Stammgäste aus dem "Café der Welt" hier bei einem Besuch im Stadtmuseum. Ganz rechts außen Projektleiterin Helga Göllner.

NEUMARKT. Jeden Donnerstag ab 9 Uhr erfüllt buntes Stimmengewirr die Räume des Bürgerhauses – es ist "CadeWe-Zeit", das Café der Welt ist geöffnet.

Seit mehr als zwei Jahren treffen sich hier Menschen aus Deutschland oder Kasachstan und Vietnam, Tadschikistan, aus Russland oder Albanien.

Stetig hat sich der Kreis der Teilnehmer vergrößert; anfangs trafen sich acht bis zehn Teilnehmer, heute sind es oft 20 und mehr Besucher, die sich am Donnerstag im Bürgerhaus einfinden.

Die ehrenamtliche Projektleiterin Helga Göllner hatte im Herbst 2008 die Idee, Sprachtraining für ausländische Mitbürger mit geselligem Beisammensein zu verbinden. "Es gibt verschiedene Sprachkurse im Bürgerhaus, für Anfänger, für mehr oder weniger Fortgeschrittene - was fehlt, ist die Übung der deutschen Sprache im alltäglichen Gespräch", sagt sie. Manche Mitbürger hätten außerhalb der Sprachkurse wenig Gelegenheit, sich auf Deutsch zu unterhalten. Vielfach werde in den Familien vorwiegend russisch, türkisch, albanisch oder eben eine andere Muttersprache gesprochen. "Wir wollen Gelegenheiten schaffen, sich ganz zwanglos auszutauschen, Kontakt zu schließen und ganz nebenbei die Sprachkenntnisse zu verbessern. Zusätzlich gibt es Arbeits- und Übungsblätter über verschiedenste Themen", erläutert sie das Projekt.

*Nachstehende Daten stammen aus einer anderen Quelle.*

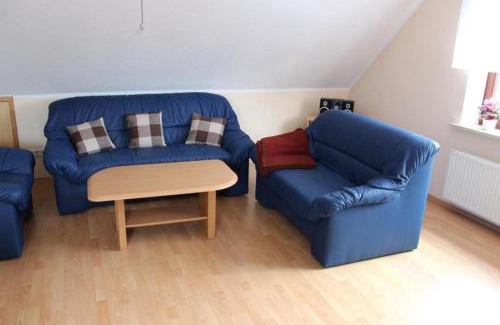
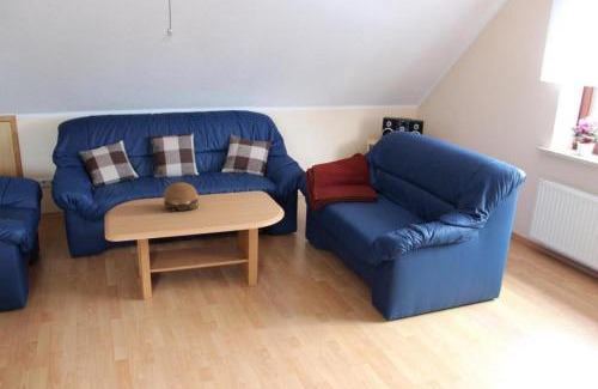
+ decorative bowl [163,181,200,213]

Das Konzept ging auf: zu den ausländischen Besuchern kamen Deutsche hinzu und der Austausch funktioniert wunderbar. Gemeinsam wird ein abwechslungsreiches Programm erstellt. Manchmal berichtet einer der Teilnehmer aus seinem Herkunftsland, bringt etwas Landestypisches zum Knabbern mit. Dabei werden Bräuche und Kulturelles der verschiedenen Länder thematisiert und diskutiert. Es wird international gekocht, das ganze Jahr über gibt es Anlässe für saisonale Feiern wie zum Beispiel das bevorstehende Osterfest, für einen Spaziergang im Rosengarten oder eine Fahrt zur Tibet-Ausstellung im Winzerort Iphofen.

Kulturelle Angebote wie ein Besuch im Germanischen Nationalmuseum in Nürnberg, Ausstellungen im Museum Lothar Fischer oder erst kürzlich im Neumarkter Stadtmuseum werden gerne angenommen.

Das "Café der Welt" will nicht nur Sprachförderung betreiben und Kontaktmöglichkeiten bieten, es will auch viel zum gegenseitigen Verständnis und zum Kennenlernen anderer Länder, Kulturen und Traditionen beitragen. Inzwischen sind auch Freundschaften entstanden, man tauscht sich aus, erzählt von sich und seiner Familie, fragt auch einmal um Rat.

Neue Teilnehmer sind jederzeit willkommen, eine Anmeldung ist nicht erforderlich. Wer sich für das "Café der Welt" interessiert, erhält im Bürgerhaus genauere Infos oder schaut einfach donnerstags um 9 Uhr vorbei.